[Opening PROVIDED RECORDS section]

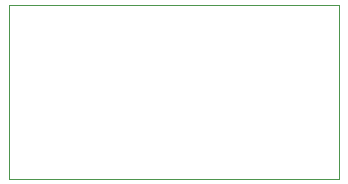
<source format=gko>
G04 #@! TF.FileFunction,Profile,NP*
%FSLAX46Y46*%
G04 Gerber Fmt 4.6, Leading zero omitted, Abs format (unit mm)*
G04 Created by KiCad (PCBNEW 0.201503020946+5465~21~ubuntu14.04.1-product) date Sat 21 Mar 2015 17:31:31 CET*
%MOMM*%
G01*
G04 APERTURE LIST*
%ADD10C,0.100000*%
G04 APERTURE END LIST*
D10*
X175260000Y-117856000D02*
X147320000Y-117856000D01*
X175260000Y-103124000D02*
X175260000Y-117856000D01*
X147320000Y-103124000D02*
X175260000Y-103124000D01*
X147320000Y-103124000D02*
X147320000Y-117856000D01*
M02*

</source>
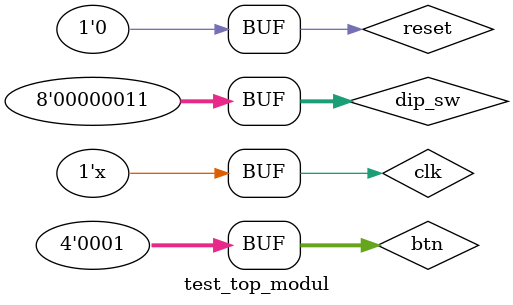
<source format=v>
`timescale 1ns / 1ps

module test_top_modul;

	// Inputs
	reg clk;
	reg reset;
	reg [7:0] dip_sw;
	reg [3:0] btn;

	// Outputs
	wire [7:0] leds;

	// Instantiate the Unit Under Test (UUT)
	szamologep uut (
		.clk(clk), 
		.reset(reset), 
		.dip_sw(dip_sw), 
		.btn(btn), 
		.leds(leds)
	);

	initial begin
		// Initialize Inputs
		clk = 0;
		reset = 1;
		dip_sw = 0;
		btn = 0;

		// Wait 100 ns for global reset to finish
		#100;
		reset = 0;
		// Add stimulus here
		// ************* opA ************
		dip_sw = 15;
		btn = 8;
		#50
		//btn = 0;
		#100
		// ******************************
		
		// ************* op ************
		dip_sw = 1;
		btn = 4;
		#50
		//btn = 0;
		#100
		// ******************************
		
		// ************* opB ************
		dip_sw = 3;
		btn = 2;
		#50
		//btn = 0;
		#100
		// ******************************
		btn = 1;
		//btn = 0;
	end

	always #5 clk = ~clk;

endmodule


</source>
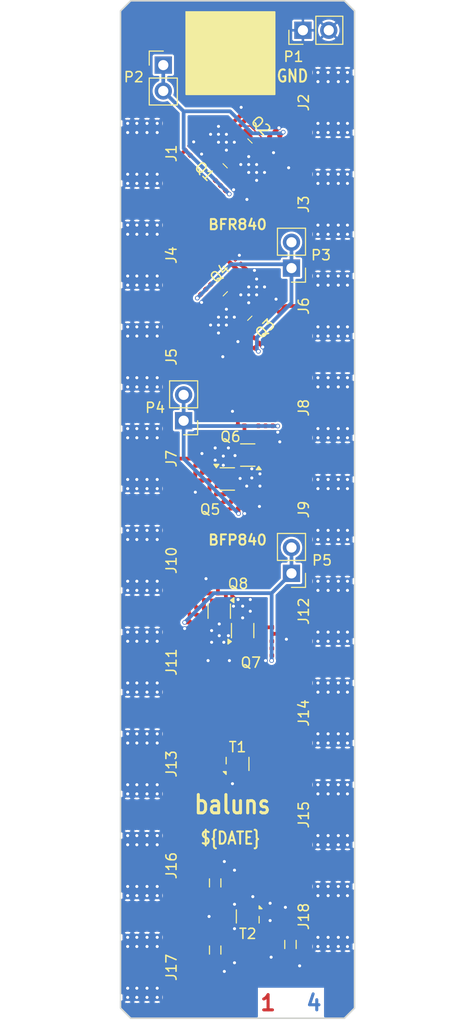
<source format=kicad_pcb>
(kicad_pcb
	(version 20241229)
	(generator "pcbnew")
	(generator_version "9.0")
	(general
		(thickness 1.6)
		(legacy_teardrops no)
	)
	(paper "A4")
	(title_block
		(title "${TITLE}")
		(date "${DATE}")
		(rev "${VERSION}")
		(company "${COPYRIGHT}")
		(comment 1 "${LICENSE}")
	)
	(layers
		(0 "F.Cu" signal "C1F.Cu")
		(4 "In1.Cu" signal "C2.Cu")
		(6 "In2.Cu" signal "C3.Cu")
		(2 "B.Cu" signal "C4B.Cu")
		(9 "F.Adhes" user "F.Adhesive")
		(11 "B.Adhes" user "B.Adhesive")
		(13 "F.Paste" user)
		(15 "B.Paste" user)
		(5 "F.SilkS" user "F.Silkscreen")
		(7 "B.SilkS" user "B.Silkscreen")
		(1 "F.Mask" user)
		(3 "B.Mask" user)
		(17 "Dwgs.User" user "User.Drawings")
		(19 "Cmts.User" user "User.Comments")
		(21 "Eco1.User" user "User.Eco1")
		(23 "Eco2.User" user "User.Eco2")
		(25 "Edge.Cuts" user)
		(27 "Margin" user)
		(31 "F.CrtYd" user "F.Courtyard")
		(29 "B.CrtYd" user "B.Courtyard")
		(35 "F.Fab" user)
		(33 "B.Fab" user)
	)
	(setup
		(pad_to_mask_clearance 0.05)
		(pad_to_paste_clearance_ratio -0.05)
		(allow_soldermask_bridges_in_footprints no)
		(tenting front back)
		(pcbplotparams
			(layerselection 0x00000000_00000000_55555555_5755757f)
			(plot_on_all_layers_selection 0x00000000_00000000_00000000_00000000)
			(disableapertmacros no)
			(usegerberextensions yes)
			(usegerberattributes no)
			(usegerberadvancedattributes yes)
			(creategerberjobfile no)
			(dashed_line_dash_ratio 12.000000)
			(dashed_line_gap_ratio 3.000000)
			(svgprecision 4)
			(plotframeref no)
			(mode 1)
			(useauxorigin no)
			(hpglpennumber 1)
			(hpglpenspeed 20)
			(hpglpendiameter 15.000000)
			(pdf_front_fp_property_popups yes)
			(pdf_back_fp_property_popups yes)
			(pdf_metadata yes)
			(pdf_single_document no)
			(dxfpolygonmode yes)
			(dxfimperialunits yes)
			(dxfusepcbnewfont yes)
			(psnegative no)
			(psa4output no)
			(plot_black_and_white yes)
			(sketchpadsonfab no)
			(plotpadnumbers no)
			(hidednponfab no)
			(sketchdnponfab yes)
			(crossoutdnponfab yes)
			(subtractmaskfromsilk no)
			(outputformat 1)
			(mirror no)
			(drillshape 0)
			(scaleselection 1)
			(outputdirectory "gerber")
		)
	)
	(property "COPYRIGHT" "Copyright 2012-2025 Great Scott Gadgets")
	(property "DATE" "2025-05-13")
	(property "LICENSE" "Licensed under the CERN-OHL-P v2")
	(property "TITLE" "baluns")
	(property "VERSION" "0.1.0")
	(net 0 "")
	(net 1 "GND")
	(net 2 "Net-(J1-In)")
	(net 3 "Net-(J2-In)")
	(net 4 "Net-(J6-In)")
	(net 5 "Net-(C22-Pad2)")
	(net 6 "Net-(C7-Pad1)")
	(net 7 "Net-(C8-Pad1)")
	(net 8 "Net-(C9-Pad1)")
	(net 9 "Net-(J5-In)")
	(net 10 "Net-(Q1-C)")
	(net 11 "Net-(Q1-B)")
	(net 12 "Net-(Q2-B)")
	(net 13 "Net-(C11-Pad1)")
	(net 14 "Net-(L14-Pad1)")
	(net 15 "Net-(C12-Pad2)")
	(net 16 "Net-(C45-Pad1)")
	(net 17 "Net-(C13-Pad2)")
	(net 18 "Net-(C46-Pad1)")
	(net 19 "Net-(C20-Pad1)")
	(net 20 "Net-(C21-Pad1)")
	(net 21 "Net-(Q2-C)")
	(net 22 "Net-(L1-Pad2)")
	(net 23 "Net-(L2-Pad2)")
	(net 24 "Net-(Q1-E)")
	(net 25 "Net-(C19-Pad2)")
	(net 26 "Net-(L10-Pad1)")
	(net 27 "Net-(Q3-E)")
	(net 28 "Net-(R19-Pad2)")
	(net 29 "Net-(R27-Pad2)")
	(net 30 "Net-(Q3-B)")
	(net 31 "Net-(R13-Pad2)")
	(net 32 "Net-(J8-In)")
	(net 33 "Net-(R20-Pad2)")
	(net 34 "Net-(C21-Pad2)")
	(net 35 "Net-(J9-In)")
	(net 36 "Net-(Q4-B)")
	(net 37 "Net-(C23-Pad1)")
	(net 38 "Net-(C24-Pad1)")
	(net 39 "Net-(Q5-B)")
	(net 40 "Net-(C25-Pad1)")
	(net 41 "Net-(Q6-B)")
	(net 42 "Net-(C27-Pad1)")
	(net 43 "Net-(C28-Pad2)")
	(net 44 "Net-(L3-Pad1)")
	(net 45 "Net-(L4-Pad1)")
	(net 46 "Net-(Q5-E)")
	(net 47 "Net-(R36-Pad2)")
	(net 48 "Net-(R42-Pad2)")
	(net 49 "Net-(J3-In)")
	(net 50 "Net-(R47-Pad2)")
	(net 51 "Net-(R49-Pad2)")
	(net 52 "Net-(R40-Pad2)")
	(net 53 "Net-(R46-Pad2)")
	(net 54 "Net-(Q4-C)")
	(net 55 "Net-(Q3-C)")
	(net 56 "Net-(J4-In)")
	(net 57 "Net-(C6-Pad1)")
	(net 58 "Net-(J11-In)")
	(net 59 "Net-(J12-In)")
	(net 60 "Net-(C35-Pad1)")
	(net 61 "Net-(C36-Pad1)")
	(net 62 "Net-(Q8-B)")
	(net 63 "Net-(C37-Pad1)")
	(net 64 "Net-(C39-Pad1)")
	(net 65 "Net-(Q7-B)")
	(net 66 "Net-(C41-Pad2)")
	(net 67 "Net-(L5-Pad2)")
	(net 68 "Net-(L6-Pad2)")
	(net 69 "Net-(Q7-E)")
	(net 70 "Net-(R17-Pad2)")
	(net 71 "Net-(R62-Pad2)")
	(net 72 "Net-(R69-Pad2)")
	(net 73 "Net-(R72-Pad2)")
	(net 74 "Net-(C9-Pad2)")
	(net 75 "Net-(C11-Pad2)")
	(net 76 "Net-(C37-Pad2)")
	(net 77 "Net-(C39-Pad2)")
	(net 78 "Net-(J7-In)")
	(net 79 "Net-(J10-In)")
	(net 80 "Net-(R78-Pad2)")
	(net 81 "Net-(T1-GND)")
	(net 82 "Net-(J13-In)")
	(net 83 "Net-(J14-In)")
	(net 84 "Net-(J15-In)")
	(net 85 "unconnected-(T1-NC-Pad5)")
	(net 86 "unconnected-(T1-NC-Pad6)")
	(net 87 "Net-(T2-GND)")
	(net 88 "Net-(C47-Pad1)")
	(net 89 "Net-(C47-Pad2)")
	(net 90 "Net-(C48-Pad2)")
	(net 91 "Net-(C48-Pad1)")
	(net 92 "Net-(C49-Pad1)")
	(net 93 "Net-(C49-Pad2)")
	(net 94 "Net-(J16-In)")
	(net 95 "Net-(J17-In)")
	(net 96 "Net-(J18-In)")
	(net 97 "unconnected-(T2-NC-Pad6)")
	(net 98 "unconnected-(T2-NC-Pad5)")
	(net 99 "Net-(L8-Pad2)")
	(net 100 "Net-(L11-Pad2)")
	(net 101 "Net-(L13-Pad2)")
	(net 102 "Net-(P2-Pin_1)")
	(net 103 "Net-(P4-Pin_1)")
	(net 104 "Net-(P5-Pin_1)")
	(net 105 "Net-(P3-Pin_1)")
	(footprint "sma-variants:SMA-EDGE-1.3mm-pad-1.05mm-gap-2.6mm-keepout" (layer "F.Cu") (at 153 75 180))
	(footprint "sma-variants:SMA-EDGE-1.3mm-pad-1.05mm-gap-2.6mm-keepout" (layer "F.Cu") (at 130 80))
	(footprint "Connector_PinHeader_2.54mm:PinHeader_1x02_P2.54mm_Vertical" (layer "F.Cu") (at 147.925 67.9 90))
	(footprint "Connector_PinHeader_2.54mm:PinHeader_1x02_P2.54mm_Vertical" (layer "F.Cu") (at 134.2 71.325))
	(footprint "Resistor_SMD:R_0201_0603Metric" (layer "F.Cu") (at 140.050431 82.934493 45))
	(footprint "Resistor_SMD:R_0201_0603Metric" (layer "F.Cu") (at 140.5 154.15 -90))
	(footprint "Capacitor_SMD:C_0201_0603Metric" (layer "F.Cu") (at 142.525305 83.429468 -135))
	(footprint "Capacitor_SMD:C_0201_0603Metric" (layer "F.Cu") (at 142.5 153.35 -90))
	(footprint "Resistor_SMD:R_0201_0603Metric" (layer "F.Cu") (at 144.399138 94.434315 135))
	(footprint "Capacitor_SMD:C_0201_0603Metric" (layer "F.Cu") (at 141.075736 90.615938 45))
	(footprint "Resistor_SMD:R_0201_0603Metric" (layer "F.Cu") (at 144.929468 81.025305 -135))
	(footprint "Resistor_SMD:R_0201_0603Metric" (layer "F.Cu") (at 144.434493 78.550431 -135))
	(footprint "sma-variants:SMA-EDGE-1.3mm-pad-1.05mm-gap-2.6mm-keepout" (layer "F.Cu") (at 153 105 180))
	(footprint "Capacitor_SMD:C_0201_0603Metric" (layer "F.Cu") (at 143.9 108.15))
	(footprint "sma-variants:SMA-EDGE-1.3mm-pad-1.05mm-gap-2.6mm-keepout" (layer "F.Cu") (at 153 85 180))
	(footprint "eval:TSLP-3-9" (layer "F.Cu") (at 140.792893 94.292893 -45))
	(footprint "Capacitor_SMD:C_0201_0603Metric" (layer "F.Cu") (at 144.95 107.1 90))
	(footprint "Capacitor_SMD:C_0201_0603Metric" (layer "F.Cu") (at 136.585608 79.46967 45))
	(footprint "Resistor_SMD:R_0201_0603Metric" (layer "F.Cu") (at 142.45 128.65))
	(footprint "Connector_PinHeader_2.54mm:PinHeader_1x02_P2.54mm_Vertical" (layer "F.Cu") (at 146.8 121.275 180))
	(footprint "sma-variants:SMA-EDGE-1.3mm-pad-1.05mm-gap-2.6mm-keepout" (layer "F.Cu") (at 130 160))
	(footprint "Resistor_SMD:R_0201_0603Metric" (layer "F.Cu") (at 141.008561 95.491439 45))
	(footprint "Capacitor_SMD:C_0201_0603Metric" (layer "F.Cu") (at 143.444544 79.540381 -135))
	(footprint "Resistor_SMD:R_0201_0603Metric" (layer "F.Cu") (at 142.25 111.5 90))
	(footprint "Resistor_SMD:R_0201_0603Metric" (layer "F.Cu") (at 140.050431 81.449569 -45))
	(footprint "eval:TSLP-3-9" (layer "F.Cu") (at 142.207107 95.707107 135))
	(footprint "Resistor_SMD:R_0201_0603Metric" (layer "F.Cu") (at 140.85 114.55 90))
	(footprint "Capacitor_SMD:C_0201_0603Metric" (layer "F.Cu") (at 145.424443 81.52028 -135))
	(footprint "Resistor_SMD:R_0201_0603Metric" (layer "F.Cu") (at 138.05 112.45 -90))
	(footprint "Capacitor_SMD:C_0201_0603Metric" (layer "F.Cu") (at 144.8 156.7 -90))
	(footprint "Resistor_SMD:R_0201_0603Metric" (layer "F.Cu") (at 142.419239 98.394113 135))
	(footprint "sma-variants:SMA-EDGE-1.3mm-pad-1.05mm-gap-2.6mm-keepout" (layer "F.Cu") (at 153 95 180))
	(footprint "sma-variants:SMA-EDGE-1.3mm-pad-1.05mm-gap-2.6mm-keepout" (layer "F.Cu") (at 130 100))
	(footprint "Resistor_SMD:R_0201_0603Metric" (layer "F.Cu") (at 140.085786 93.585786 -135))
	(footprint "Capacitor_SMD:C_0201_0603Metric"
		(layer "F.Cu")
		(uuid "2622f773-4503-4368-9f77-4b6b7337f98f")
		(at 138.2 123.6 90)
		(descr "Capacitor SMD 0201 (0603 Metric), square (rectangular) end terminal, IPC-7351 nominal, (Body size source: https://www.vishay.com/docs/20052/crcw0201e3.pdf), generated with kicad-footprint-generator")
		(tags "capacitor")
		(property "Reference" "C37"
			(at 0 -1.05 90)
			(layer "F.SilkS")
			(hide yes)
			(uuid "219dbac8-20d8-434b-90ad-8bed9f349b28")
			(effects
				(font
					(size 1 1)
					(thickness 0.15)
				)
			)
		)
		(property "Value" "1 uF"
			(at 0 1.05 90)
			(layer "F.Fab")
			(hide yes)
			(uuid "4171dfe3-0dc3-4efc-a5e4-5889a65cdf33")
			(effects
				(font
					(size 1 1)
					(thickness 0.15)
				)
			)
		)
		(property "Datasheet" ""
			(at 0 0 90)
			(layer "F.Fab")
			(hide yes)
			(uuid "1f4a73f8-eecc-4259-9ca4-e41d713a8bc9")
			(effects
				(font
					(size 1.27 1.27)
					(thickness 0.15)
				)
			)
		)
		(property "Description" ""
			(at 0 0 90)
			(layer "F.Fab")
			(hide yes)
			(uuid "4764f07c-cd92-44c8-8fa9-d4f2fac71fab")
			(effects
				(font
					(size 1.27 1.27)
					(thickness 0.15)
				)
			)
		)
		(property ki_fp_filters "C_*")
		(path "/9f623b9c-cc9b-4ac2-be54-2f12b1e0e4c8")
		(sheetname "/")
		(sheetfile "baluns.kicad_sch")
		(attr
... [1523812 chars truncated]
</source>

[Closing PROVIDED RECORDS section]

Count every line of the records that holds "baluns". State the number, nothing else.

• _RESPONSE BELOW_
2